_LISTED RECORDS:_
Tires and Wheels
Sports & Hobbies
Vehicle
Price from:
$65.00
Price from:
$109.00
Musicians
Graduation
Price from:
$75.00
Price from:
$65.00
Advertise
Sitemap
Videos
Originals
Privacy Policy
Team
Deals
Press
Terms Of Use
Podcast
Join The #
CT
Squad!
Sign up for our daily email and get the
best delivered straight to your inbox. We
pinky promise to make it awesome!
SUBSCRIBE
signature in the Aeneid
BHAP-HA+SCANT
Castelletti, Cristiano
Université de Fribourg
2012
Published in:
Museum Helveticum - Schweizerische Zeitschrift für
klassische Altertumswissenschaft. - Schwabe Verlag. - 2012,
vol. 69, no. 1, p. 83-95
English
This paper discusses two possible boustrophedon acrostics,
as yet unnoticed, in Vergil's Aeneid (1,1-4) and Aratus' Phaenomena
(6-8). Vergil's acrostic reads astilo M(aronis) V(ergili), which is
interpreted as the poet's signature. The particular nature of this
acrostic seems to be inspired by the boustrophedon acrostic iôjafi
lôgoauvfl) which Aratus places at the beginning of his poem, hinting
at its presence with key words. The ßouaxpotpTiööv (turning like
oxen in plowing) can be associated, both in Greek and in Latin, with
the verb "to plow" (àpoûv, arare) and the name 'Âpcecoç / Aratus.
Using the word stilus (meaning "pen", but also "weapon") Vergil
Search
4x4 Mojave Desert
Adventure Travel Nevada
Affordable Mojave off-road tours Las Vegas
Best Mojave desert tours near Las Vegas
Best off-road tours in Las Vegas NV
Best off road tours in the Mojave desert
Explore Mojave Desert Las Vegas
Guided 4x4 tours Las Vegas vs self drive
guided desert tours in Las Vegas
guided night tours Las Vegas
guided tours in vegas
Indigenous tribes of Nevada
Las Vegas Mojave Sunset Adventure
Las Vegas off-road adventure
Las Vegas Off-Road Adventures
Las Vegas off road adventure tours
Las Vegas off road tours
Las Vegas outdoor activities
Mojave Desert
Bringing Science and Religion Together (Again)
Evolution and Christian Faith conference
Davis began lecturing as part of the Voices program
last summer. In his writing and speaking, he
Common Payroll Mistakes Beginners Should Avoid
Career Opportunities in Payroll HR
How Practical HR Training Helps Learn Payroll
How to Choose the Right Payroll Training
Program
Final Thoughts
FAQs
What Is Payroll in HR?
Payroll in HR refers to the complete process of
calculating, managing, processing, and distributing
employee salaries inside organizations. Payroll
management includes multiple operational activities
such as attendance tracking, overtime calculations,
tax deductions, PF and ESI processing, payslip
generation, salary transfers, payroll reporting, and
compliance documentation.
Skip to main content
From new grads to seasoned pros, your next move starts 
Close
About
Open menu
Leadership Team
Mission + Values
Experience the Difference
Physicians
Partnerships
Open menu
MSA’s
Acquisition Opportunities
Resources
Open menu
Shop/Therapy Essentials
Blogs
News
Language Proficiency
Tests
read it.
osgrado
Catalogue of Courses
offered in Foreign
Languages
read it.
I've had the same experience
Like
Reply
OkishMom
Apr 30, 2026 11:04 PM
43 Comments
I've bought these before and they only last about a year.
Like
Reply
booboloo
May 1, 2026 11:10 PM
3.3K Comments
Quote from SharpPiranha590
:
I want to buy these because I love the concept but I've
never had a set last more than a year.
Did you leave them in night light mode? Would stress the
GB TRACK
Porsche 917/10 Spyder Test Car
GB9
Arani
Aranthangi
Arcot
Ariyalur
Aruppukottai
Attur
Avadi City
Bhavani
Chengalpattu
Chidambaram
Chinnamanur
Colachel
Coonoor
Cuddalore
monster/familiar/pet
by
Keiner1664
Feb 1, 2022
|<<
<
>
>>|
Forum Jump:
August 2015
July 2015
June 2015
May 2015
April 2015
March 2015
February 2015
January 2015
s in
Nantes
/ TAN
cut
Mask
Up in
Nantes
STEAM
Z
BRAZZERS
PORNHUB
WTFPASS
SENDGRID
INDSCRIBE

_EXERCISE REQUIREMENTS:_
Copy the lines character for character, beginning with the first line and continuing through the line containing "Museum Helveticum - Schweizerische", with both included.

_ANSWER BELOW:_
Tires and Wheels
Sports & Hobbies
Vehicle
Price from:
$65.00
Price from:
$109.00
Musicians
Graduation
Price from:
$75.00
Price from:
$65.00
Advertise
Sitemap
Videos
Originals
Privacy Policy
Team
Deals
Press
Terms Of Use
Podcast
Join The #
CT
Squad!
Sign up for our daily email and get the
best delivered straight to your inbox. We
pinky promise to make it awesome!
SUBSCRIBE
signature in the Aeneid
BHAP-HA+SCANT
Castelletti, Cristiano
Université de Fribourg
2012
Published in:
Museum Helveticum - Schweizerische Zeitschrift für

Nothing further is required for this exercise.